→ Extracted information:
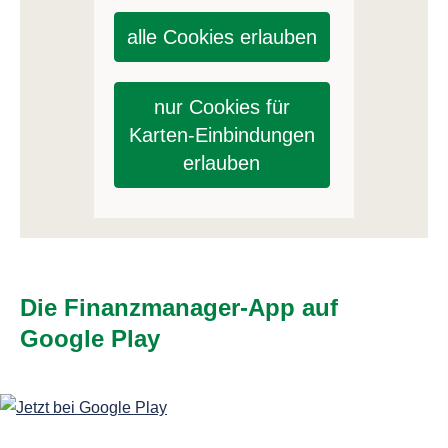
alle Cookies erlauben
nur Cookies für
Karten-Einbindungen
erlauben
Die Finanzmanager-App auf
Google Play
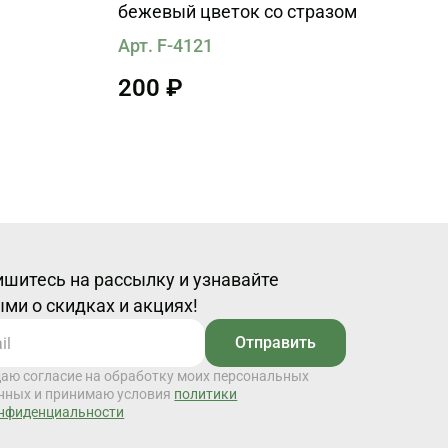
бежевый цветок со стразом
Арт. F-4121
200 ₽
шитесь на рассылку и узнавайте
ми о скидках и акциях!
Отправить
даю согласие на обработку моих персональных
нных и принимаю условия
политики
нфиденциальности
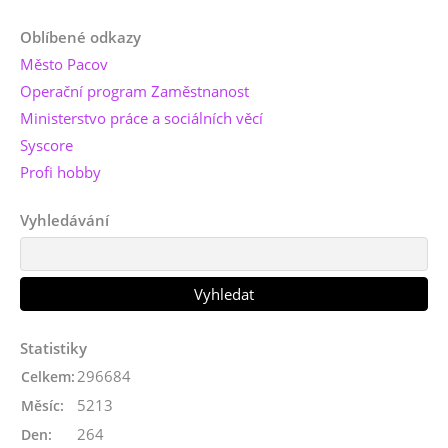
Oblíbené odkazy
Město Pacov
Operační program Zaměstnanost
Ministerstvo práce a sociálních věcí
Syscore
Profi hobby
Vyhledávání
Statistiky
296684
Celkem:
5213
Měsíc:
264
Den:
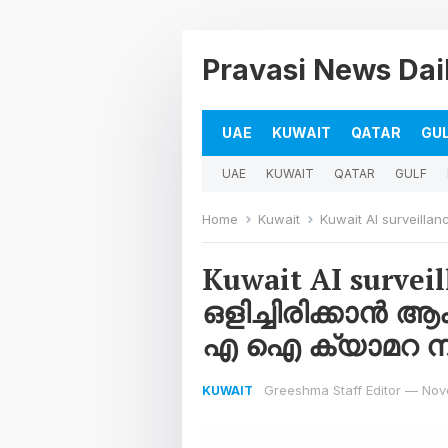
Pravasi News Dai
UAE
KUWAIT
QATAR
GU
UAE
KUWAIT
QATAR
GULF
Home
Kuwait
Kuwait AI surveillance കുവൈ
Kuwait AI surve
ഒളിച്ചിരിക്കാൻ ആ
എ ഐ ക്യാമറ നിങ
Greeshma Staff Editor
—
Nov
KUWAIT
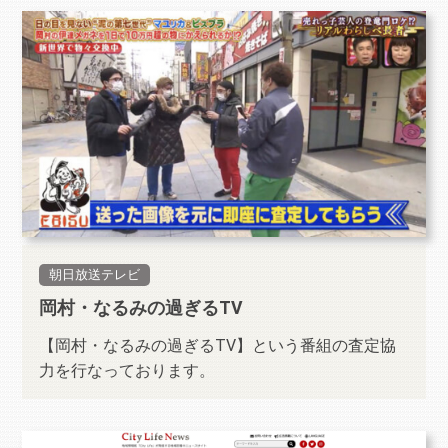
朝日放送テレビ
岡村・なるみの過ぎるTV
【岡村・なるみの過ぎるTV】という番組の査定協
力を行なっております。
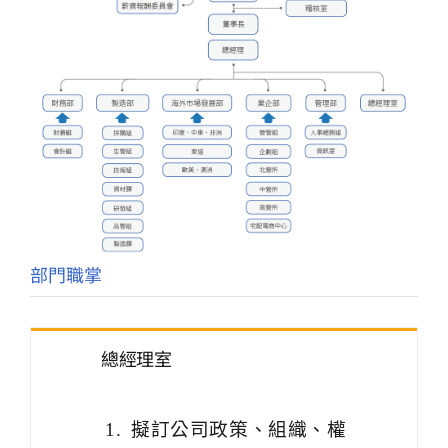
人才招募
聯絡我們
English
部門職掌
總經理室
擬訂公司政策、組織、權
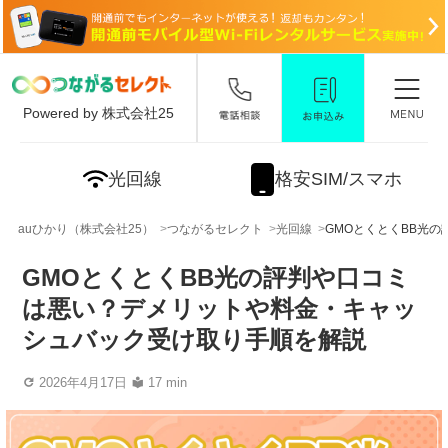
Powered by 株式会社25
光回線
格安SIM/スマホ
auひかり（株式会社25）
つながるセレクト
光回線
GMOとくとくBB光
GMOとくとくBB光の評判や口コミ
は悪い？デメリットや料金・キャッ
シュバック受け取り手順を解説
2026年4月17日
17 min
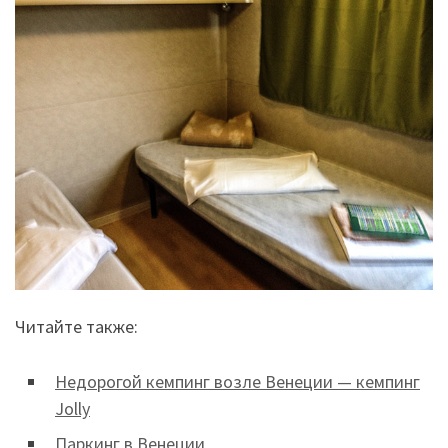
Читайте также:
Недорогой кемпинг возле Венеции — кемпинг
Jolly
Паркинг в Венеции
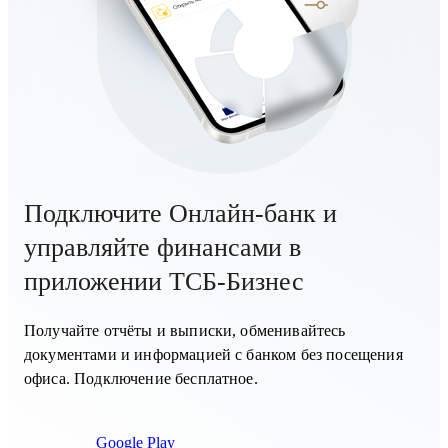
Подключите Онлайн-банк и
управляйте финансами в
приложении ТСБ-Бизнес
Получайте отчёты и выписки, обменивайтесь
документами и информацией с банком без посещения
офиса. Подключение бесплатное.
Google Play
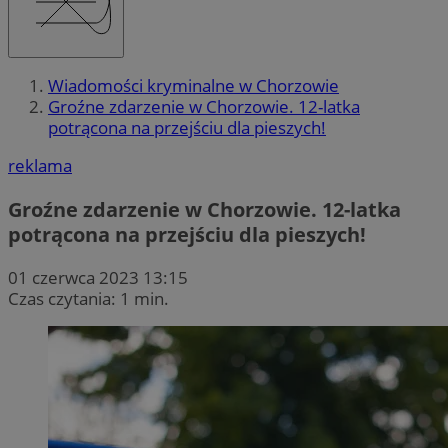
Wiadomości kryminalne w Chorzowie
Groźne zdarzenie w Chorzowie. 12-latka
potrącona na przejściu dla pieszych!
reklama
Groźne zdarzenie w Chorzowie. 12-latka
potrącona na przejściu dla pieszych!
01 czerwca 2023 13:15
Czas czytania: 1 min.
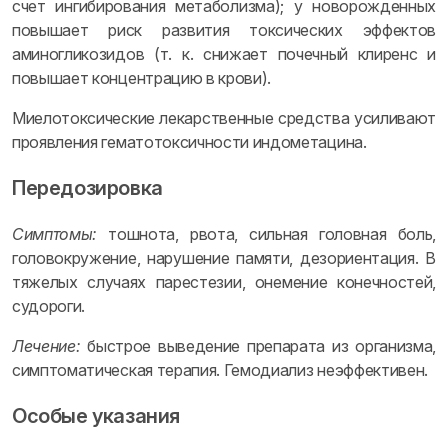
счет ингибирования метаболизма); у новорожденных
повышает риск развития токсических эффектов
аминогликозидов (т. к. снижает почечный клиренс и
повышает концентрацию в крови).
Миелотоксические лекарственные средства усиливают
проявления гематотоксичности индометацина.
Передозировка
Симптомы:
тошнота, рвота, сильная головная боль,
головокружение, нарушение памяти, дезориентация. В
тяжелых случаях парестезии, онемение конечностей,
судороги.
Лечение:
быстрое выведение препарата из организма,
симптоматическая терапия. Гемодиализ неэффективен.
Особые указания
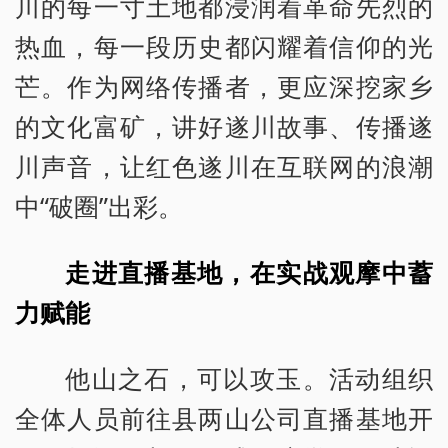
川的每一寸土地都浸润着革命先烈的
热血，每一段历史都闪耀着信仰的光
芒。作为网络传播者，更应深挖家乡
的文化富矿，讲好遂川故事、传播遂
川声音，让红色遂川在互联网的浪潮
中“破圈”出彩。
走进直播基地，在实战观摩中蓄
力赋能
他山之石，可以攻玉。活动组织
全体人员前往县两山公司直播基地开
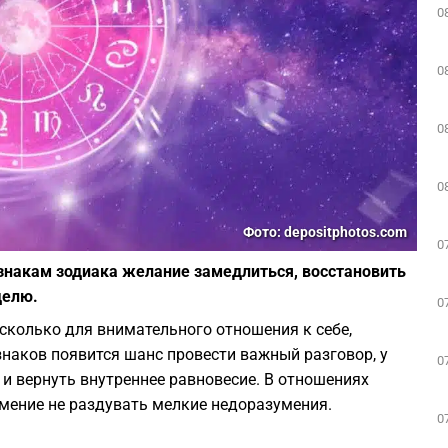
0
0
0
0
Фото: depositphotos.com
0
знакам зодиака желание замедлиться, восстановить
делю.
0
 сколько для внимательного отношения к себе,
наков появится шанс провести важный разговор, у
0
и вернуть внутреннее равновесие. В отношениях
умение не раздувать мелкие недоразумения.
0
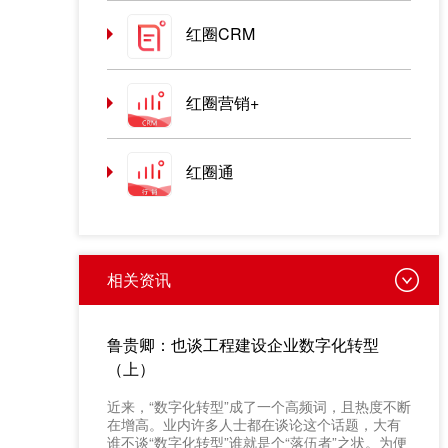
红圈CRM
红圈营销+
红圈通
相关资讯
鲁贵卿：也谈工程建设企业数字化转型
（上）
近来，“数字化转型”成了一个高频词，且热度不断
在增高。业内许多人士都在谈论这个话题，大有
谁不谈“数字化转型”谁就是个“落伍者”之状。为便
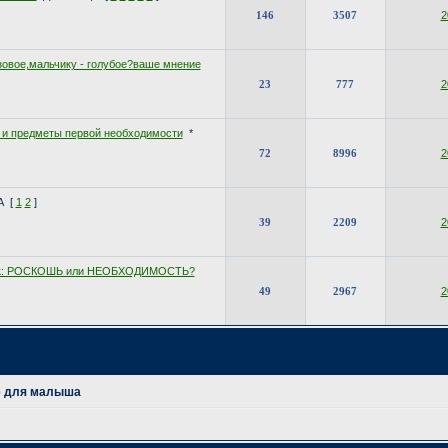
146
3507
2
зовое,мальчику - голубое?ваше мнение
23
777
2
 и предметы первой необходимости
*
72
8996
2
А
[
1
2
]
39
2209
2
ик: РОСКОШЬ или НЕОБХОДИМОСТЬ?
49
2967
2
е для малыша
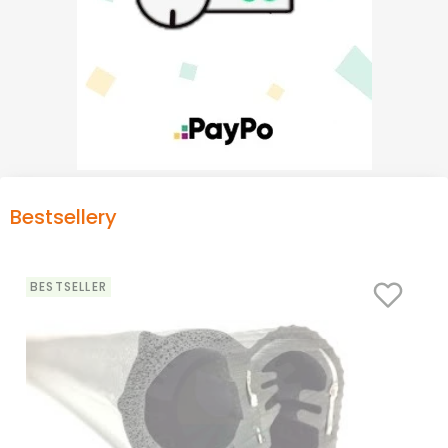
Bestsellery
BESTSELLER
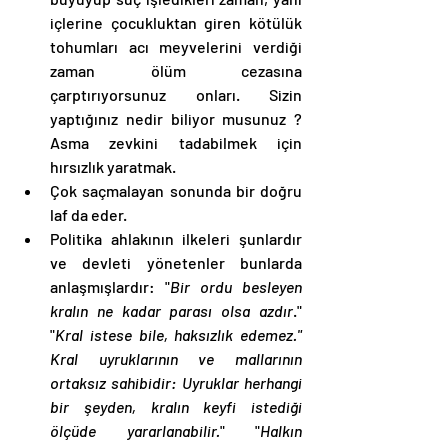
içlerine çocukluktan giren kötülük 
tohumları acı meyvelerini verdiği 
zaman ölüm cezasına 
çarptırıyorsunuz onları. Sizin 
yaptığınız nedir biliyor musunuz ? 
Asma zevkini tadabilmek için 
hırsızlık yaratmak.
Çok saçmalayan sonunda bir doğru 
laf da eder. 
Politika ahlakının ilkeleri şunlardır 
ve devleti yönetenler bunlarda 
anlaşmışlardır: "
Bir ordu besleyen 
kralın ne kadar parası olsa azdır
." 
"
Kral istese bile, haksızlık edemez." 
Kral uyruklarının ve mallarının 
ortaksız sahibidir: Uyruklar herhangi 
bir şeyden, kralın keyfi istediği 
ölçüde yararlanabilir.
" "
Halkın 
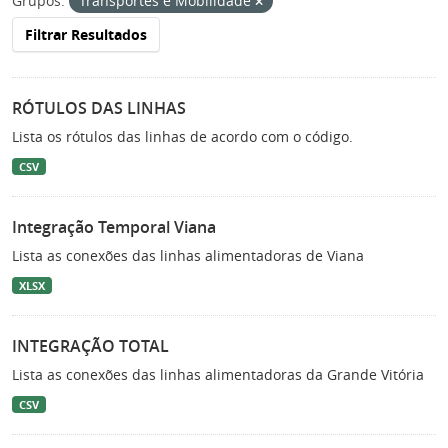
Grupos:
Transportes e Mobilidade
Filtrar Resultados
RÓTULOS DAS LINHAS
Lista os rótulos das linhas de acordo com o código.
CSV
Integração Temporal Viana
Lista as conexões das linhas alimentadoras de Viana
XLSX
INTEGRAÇÃO TOTAL
Lista as conexões das linhas alimentadoras da Grande Vitória
CSV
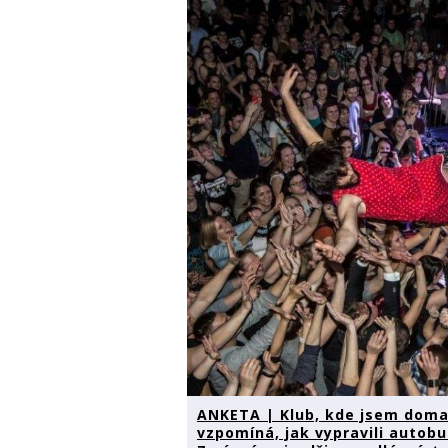
ANKETA | Klub, kde jsem doma:
vzpomíná, jak vypravili autob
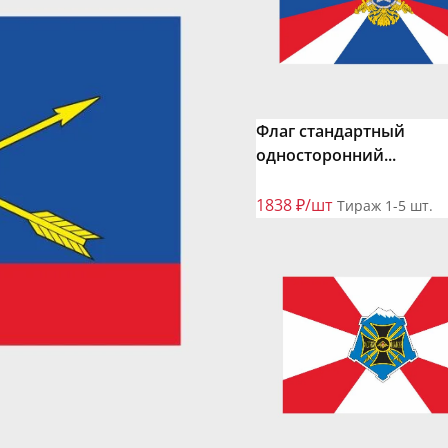
Флаг стандартный
односторонний...
1838 ₽/шт
Тираж 1-5 шт.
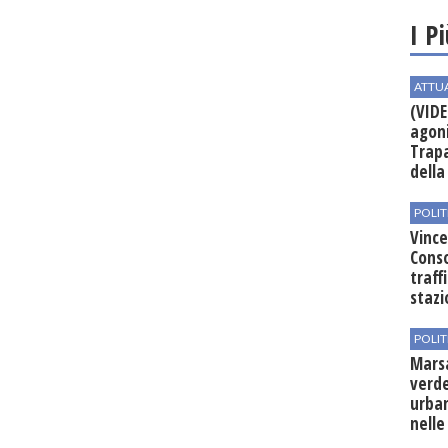
I P
ATTU
(VIDE
agoni
Trapa
della 
POLIT
Vince
Conso
traff
stazi
POLIT
Mars
verde
urban
nelle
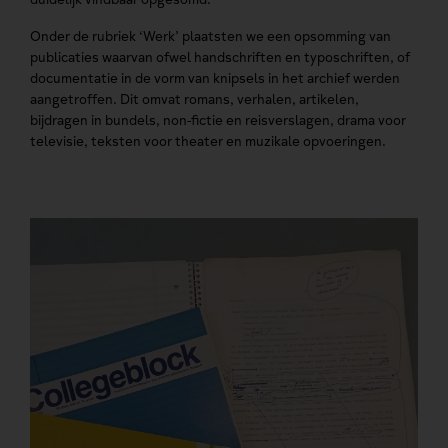
Onder de rubriek ‘Werk’ plaatsten we een opsomming van
publicaties waarvan ofwel handschriften en typoschriften, of
documentatie in de vorm van knipsels in het archief werden
aangetroffen. Dit omvat romans, verhalen, artikelen,
bijdragen in bundels, non-fictie en reisverslagen, drama voor
televisie, teksten voor theater en muzikale opvoeringen.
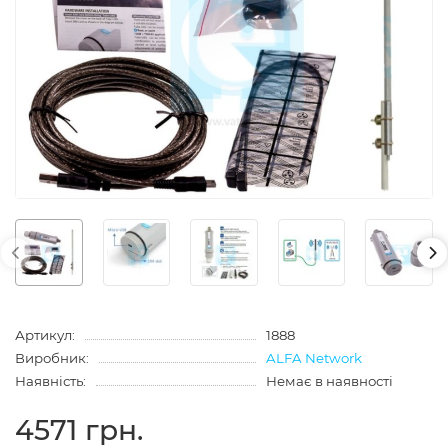
Артикул:
1888
Виробник:
ALFA Network
Наявність:
Немає в наявності
4571 грн.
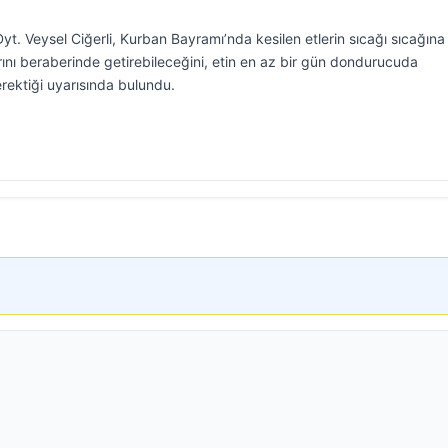
. Veysel Ciğerli, Kurban Bayramı’nda kesilen etlerin sıcağı sıcağına
arını beraberinde getirebileceğini, etin en az bir gün dondurucuda
erektiği uyarısında bulundu.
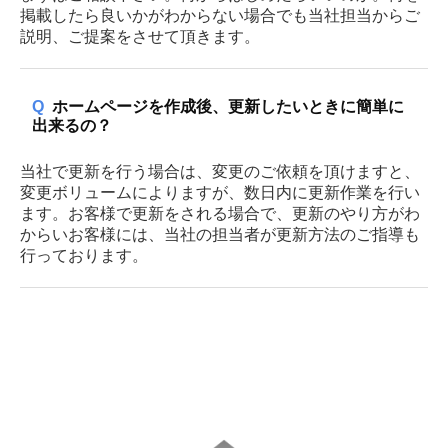
掲載したら良いかがわからない場合でも当社担当からご
説明、ご提案をさせて頂きます。
Q
ホームページを作成後、更新したいときに簡単に
出来るの？
当社で更新を行う場合は、変更のご依頼を頂けますと、
変更ボリュームによりますが、数日内に更新作業を行い
ます。お客様で更新をされる場合で、更新のやり方がわ
からいお客様には、当社の担当者が更新方法のご指導も
行っております。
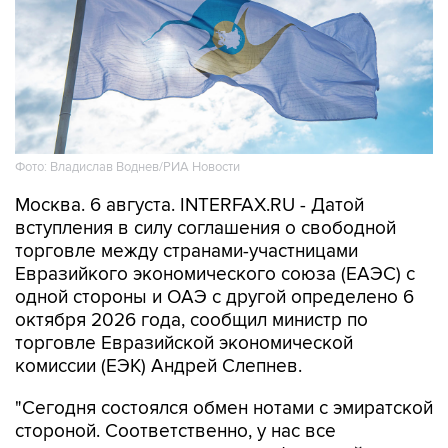
Фото: Владислав Воднев/РИА Новости
Москва. 6 августа. INTERFAX.RU - Датой
вступления в силу соглашения о свободной
торговле между странами-участницами
Евразийкого экономического союза (ЕАЭС) с
одной стороны и ОАЭ с другой определено 6
октября 2026 года, сообщил министр по
торговле Евразийской экономической
комиссии (ЕЭК) Андрей Слепнев.
"Сегодня состоялся обмен нотами с эмиратской
стороной. Соответственно, у нас все
процедуры, связанные с ратификацией и
вступлением в силу соглашения о свободной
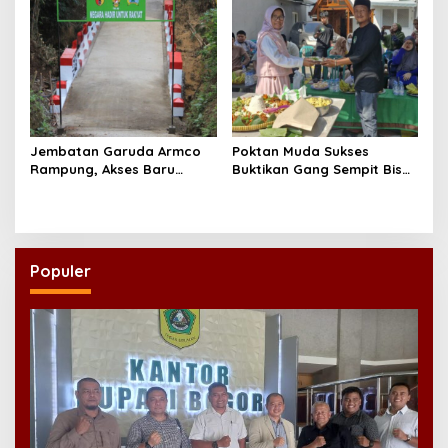
Jembatan Garuda Armco
Poktan Muda Sukses
Rampung, Akses Baru
Buktikan Gang Sempit Bisa
Tegaren-Dermosari Siap
Menjadi Lumbung Pangan
Dongkrak Mobilitas dan
Kota
Ekonomi Warga
Populer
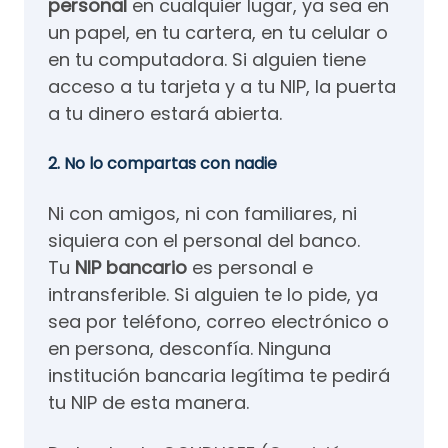
personal
en cualquier lugar, ya sea en
un papel, en tu cartera, en tu celular o
en tu computadora. Si alguien tiene
acceso a tu tarjeta y a tu NIP, la puerta
a tu dinero estará abierta.
2. No lo compartas con nadie
Ni con amigos, ni con familiares, ni
siquiera con el personal del banco.
Tu
NIP bancario
es personal e
intransferible. Si alguien te lo pide, ya
sea por teléfono, correo electrónico o
en persona, desconfía. Ninguna
institución bancaria legítima te pedirá
tu NIP de esta manera.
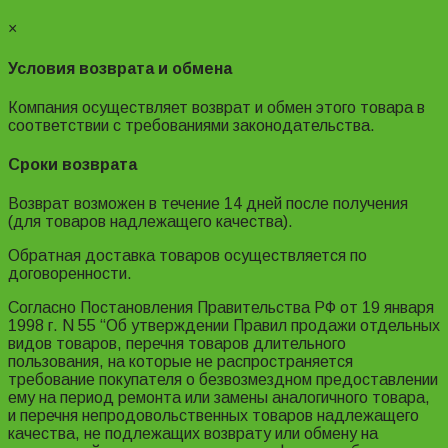
×
Условия возврата и обмена
Компания осуществляет возврат и обмен этого товара в
соответствии с требованиями законодательства.
Сроки возврата
Возврат возможен в течение 14 дней после получения
(для товаров надлежащего качества).
Обратная доставка товаров осуществляется по
договоренности.
Согласно Постановления Правительства РФ от 19 января
1998 г. N 55 “Об утверждении Правил продажи отдельных
видов товаров, перечня товаров длительного
пользования, на которые не распространяется
требование покупателя о безвозмездном предоставлении
ему на период ремонта или замены аналогичного товара,
и перечня непродовольственных товаров надлежащего
качества, не подлежащих возврату или обмену на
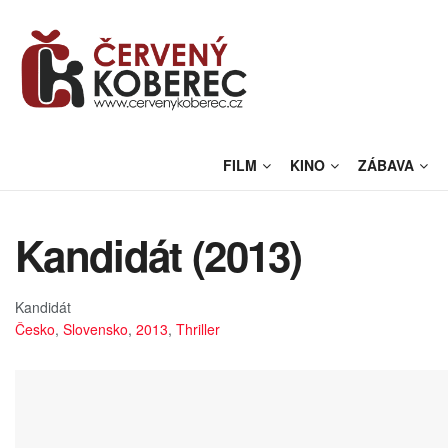
FILM
KINO
ZÁBAVA
Kandidát (2013)
Kandidát
Česko
,
Slovensko
,
2013
,
Thriller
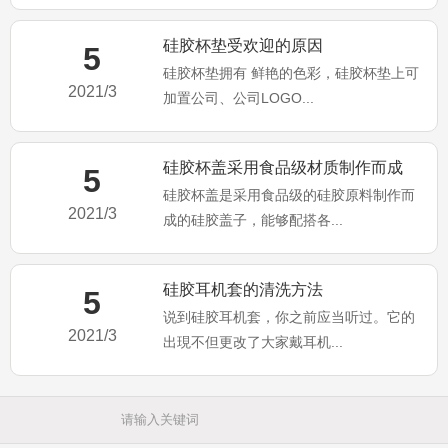
硅胶杯垫受欢迎的原因
5
硅胶杯垫拥有 鲜艳的色彩，硅胶杯垫上可
2021/3
加置公司、公司LOGO...
硅胶杯盖采用食品级材质制作而成
5
硅胶杯盖是采用食品级的硅胶原料制作而
2021/3
成的硅胶盖子，能够配搭各...
硅胶耳机套的清洗方法
5
说到硅胶耳机套，你之前应当听过。它的
2021/3
出現不但更改了大家戴耳机...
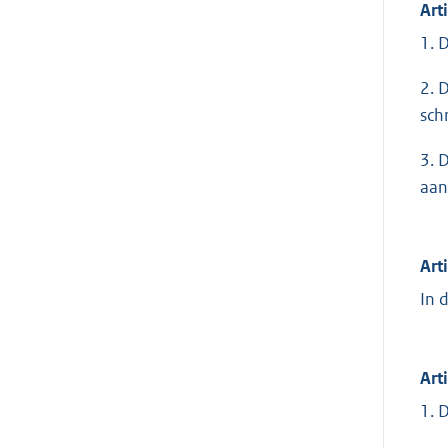
Art
1. 
2. 
sch
3. 
aan
Art
In 
Art
1.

→ Work request:
Check each line of the records above for the word "Lista", then give the number of lines that have it, with no other words.

→ Solution:
3